A arms wide-open embrace for the freedom to protest and dissent is a pivotal part of western democracies.
For Canadians, the ability to legally express opposing viewpoints is an essential part of what makes us free citizens.
For over a year, the freedom to dissent has been embraced in Alberta, with the most vivid example on the right being the yellow-vest movement which has criticized both the former Albertan NDP Notley government and the federal Liberal government for their handling of, most notably, the economy and immigration.
The people with these opposing viewpoints, although not uniformly embraced, have been granted the freedom to express their viewpoints on street corners, on the internet and in traditional media whenever and as often as they have wished.
Recently, more Albertans have taken to the streets — only this time it was teenagers, who on May 3rd left their high school classes in protest to show their support for gay-straight alliance (GSA) legislation which was put in place by the former Notley NDP government, which — amongst other things — prevents teachers from being able to inform parents whether their children has joined a GSA.
New Alberta UCP Premier Jason Kenney has publicly supported the right for GSAs to exist, but has shown opposition to the issue of teachers being unable to inform parents — an issue he believes goes against parental rights.

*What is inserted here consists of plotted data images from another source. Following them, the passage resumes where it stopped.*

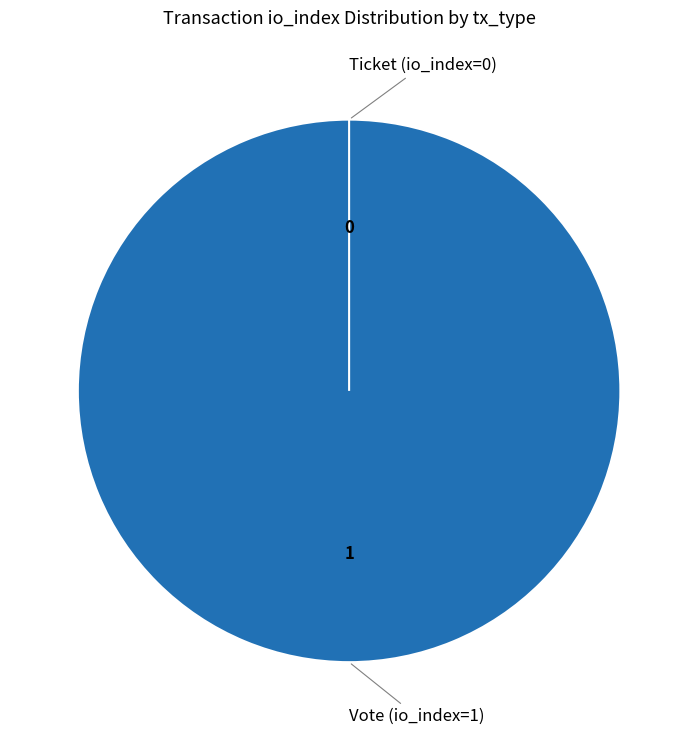

Rank the categories by value from lowest to highest.

Ticket (io_index=0), Vote (io_index=1)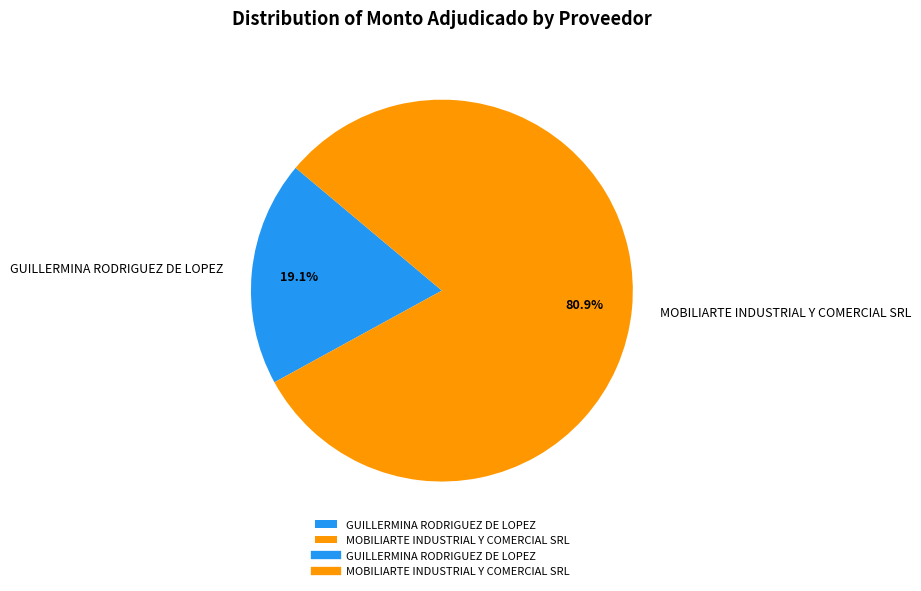

To the nearest percent, what is the difference between the largest and smallest slice percentages?

62%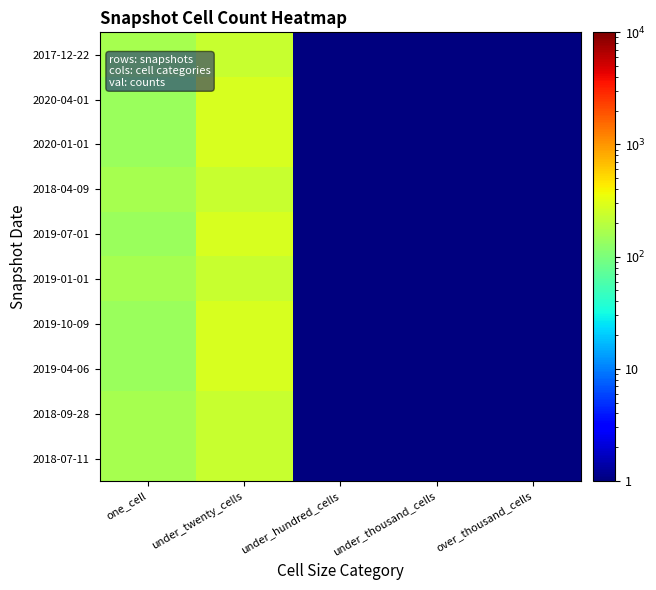

At which category is the sum across all series the highest?

under_twenty_cells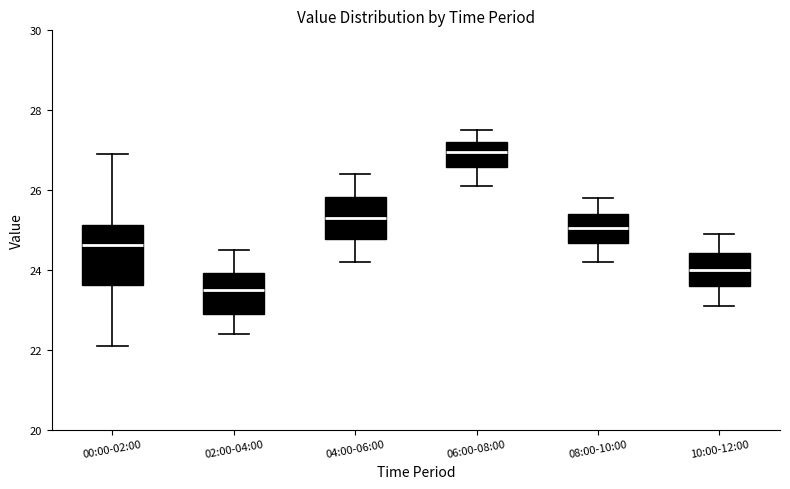

Where is the upper edge of the box for 00:00-02:00 on the y-axis? The values are not printed on the chart, so give them approximately, as read against the axis.

25.2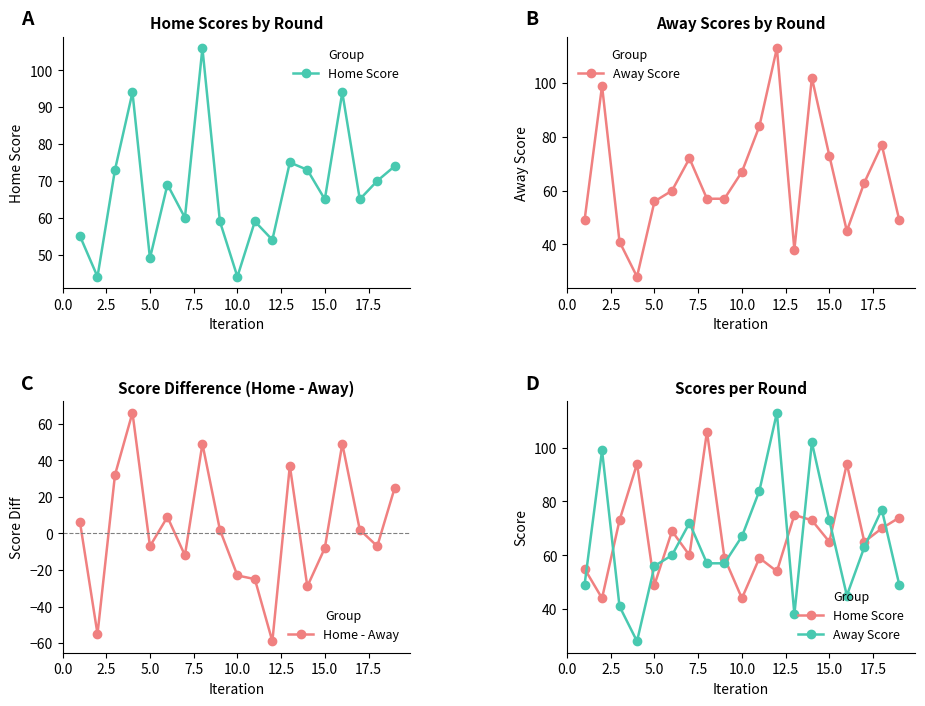

What is the maximum value for Home - Away?

66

Regarding the protest on May 3rd, Kenney said, “It’s great to see young people taking an active interest in issues. I’d suggest better for them to do rallies or protests after school hours and not during them. We want to make sure young people are actually learning in class instead of doing politics.”
While Kenney’s request for social order during school hours likely follows most school guidelines, a protest outside of school hours would fail to be as effective for underage students in favour of the current GSA legislation who are looking to get their message across without the ability to vote.
Kenney with these comments did, however, recognize the right for people living in a free society to express their views – something many in opposition to the student protest did not.
Indeed, many criticized the movement for being a means for high school students to get out of class. No doubt, as there is in every movement, there was likely a few students that looked to capitalize on a opportunity but the fact remains that hundreds of students across the province held an opposing view and felt the need to express that view in the only means they had at their disposal.
What is important for us living in a free democracy is to recognize the right for these students — and the members of any other law-abiding, non-violent group — to express their views freely without the threat of coercion or violence.
Free citizens have the right to express themselves outside of the ballot box and any threat to that right is a threat to everyone’s freedom.
In essence, you don’t have to agree with what someone’s protesting to defend their right to do so.